There's no denying that Alphabet (GOOGL 1.33%) (GOOG 1.35%) has become a force to be reckoned with. Not many companies can boast that their signature product or service has become a verb: "Google it." Beyond search, Alphabet is a leader in digital advertising, smartphone operating systems led by Android, and cloud computing with its fast-growing Google Cloud.
Last week, the tech giant announced a historic 20-for-1 stock split, the first time Alphabet has pared its share size in eight years. Now, investors who were considering buying shares are faced with a perplexing question: Should they buy shares now, or wait until after the stock split?
Looking to the past can sometimes provide a glimpse into the future.
A look back
It's been a long time since Alphabet split its stock. In fact, the last time this happened, the company was still named Google. That stock split occurred in 2014, while Google didn't change its moniker to Alphabet until late 2015.
What's noteworthy about the previous stock split was that it was responsible for the creation of Google's nonvoting Class C shares, while Class A shares retained the standard one vote per share. A shareholder lawsuit was filed in April 2012, which alleged that co-founders Larry Page and Sergey Brin engineered the stock split to retain control of the company, to the detriment of shareholders. With the stock split, the company was increasing the number of shares without a commensurate increase in the voting rights. That suit was eventually settled, allowing the split to go forward with compensation to shareholders.
During the nearly two years from the announcement until the actual stock split, Google shares climbed roughly 74%.
So, is a stock split a good thing? It's complicated...

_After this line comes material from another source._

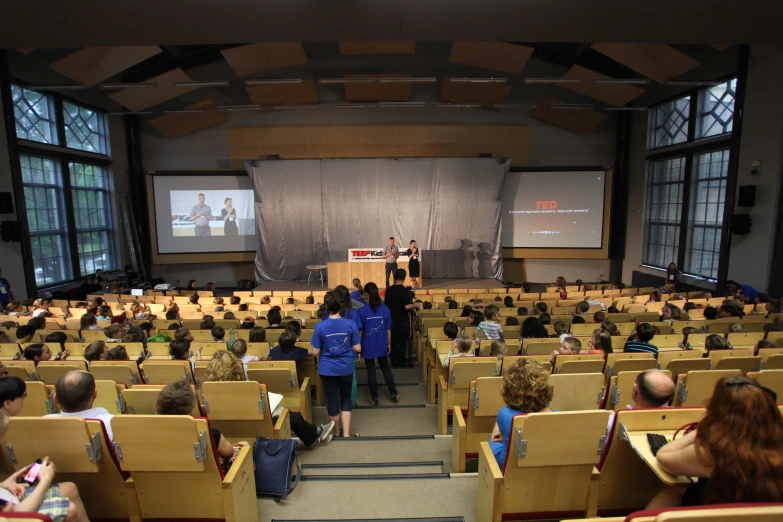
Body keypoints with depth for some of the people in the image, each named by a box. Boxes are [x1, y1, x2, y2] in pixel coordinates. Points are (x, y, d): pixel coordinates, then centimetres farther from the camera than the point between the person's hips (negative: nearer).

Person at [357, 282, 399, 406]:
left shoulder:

Generally speaking, a stock split doesn't change the total economic value of the company that's paring its shares. One share of Alphabet stock priced at $2,800 is worth the same amount as 20 shares worth $140 (20 x $140 = $2,800). Much like a pizza, the number of slices doesn't change the overall size of the pie. However, some would argue that there's an underlying positive impact on investor psychology.
That certainly appeared to be the case when several high-profile companies made headlines over the past couple of years when investors rushed in to buy shares following stock split announcements. Apple (AAPL 2.11%) saw shares climb 34% in the month following the July 2020 announcement of its 4-for-1 stock split. Not to be outdone, Tesla (TSLA 1.33%) followed suit less than two weeks later with its own announcement of a 5-for-1 stock split. Between the time of its announcement and the completion of its stock split, shares surged 81%.
A similar phenomenon occurred in May 2021 when The Trade Desk (TTD -0.62%) announced its 10-for-1 stock split and Nvidia (NVDA 2.33%) unveiled plans for a 4-for-1 stock split. Shares of The Trade Desk and Nvidia climbed 27% and 24%, respectively, between the day of the announcement and the day the splits were completed.
Aptus Capital Advisor senior analyst and portfolio manager David Wagner weighed in on the situation, saying, "We all know that [a stock split] does not increase the fundamental value of a company. ... but from what we've seen in the market with Tesla and Nvidia, people like to chase splits."
Reasons to be bullish
There are plenty of reasons to believe that Alphabet will continue along the same upward trajectory that led to this celebrated stock split.
Google's search dominance remains unchallenged, at roughly 92% of the worldwide search engine market. Alphabet has parlayed that into a leading position in digital advertising, with an estimated 29% of worldwide digital ad spending. Let's not forget Google Cloud, which has quietly ascended into the top three, behind just Amazon Web Services and Microsoft Azure.
Those drivers have fueled robust results for Alphabet. In the fourth quarter, revenue of $75.3 billion climbed 32% year over year, while operating margins ticked higher, helping drive earnings per share (EPS) to $30.69, an increase of 38%.
The fine print
For investors who are bullish on Alphabet, there isn't any reason to wait to buy shares, unless of course your financial situation prevents you from laying out nearly $3,000 per share. If that's the case, and your brokerage doesn't offer fractional shares, the stock split will make shares much more affordable in due course.
If you're planning to buy Alphabet shares now, be aware it might require a bit of extra record keeping. For those who buy shares now (at roughly $2,800), you'll want to remember to adjust your records to reflect the revised cost basis, dividing it by 20 to account for the newly minted shares ($2,800 / 20 shares = $140). This becomes important when you eventually sell your shares and settle up with the tax authorities. Fortunately, brokerages are old hands at this, so it shouldn't be much of a burden.
Given Alphabet's dominant market position, stellar execution, and continuing prospects, it really doesn't matter if you buy the stock now or wait until split-adjusted trading begins on July 18. As long as you buy them.